Rover Pipeline's Importance Seen in Impact on Gas Prices

From Bloomberg:
Some of this year’s biggest gyrations in U.S. natural gas prices can be chalked up to a single pipeline. 
Energy Transfer Partners LP’s $4.2 billion Rover line, scheduled to begin partial service in July, will be one of the biggest links from the Marcellus and Utica shale basins in Pennsylvania, West Virginia and Ohio -- America’s most prolific gas production region -- to the Midwest and Canada. Gas futures surged to a 14-week high on May 10 after a regulatory setback prompted speculation that the project would be delayed, keeping supplies from reaching those markets. 
For a gas market that’s been weighed down by a stubborn supply glut for most of 2017, the timing of the Rover pipeline is critical.
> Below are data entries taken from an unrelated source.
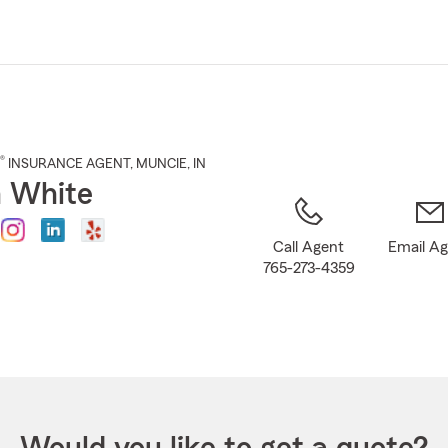
Skip
to
Main
Content
®
INSURANCE AGENT
,
MUNCIE
, IN
 White
Call Agent
Email A
765-273-4359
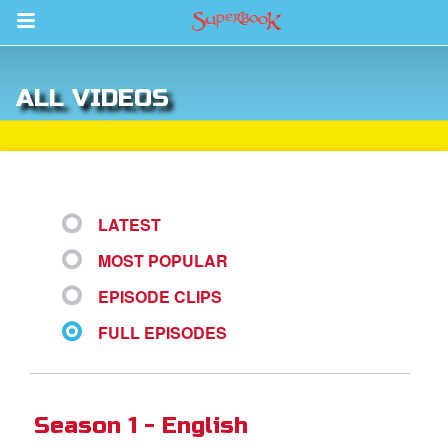
Return to Content
ALL VIDEOS
s
ver
des
LATEST
MOST POPULAR
EPISODE CLIPS
FULL EPISODES
st Schedule
 Edition
Season 1 - English
book Bible App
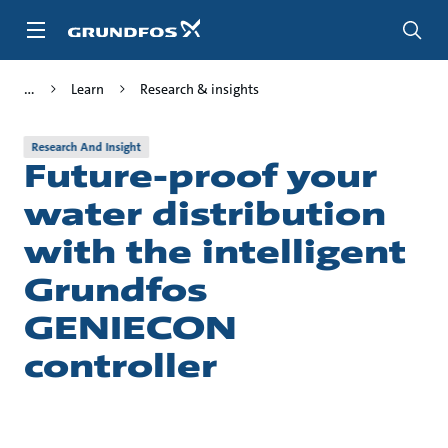
Skip
to
main
content
Learn
Research & insights
Research And Insight
Future-proof your
water distribution
with the intelligent
Grundfos
GENIECON
controller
An on-time startup would derail progress in whittling down the surplus, unleashing more of the fuel even as hot weather boosts demand from power plants and exports to Mexico and overseas buyers climb. A delay, meanwhile, would keep a lid on gas output from eastern U.S. shale basins. 
“It’s a huge pipeline coming out of the Marcellus and Utica region and a lot of that gas is trapped there; it’s a big deal,” said Kyle Cooper, director of commodities research with IAF Advisors in Houston. The market may be “hypersensitive” to Rover regulatory filings, creating the potential for “some pretty violent moves in the market.”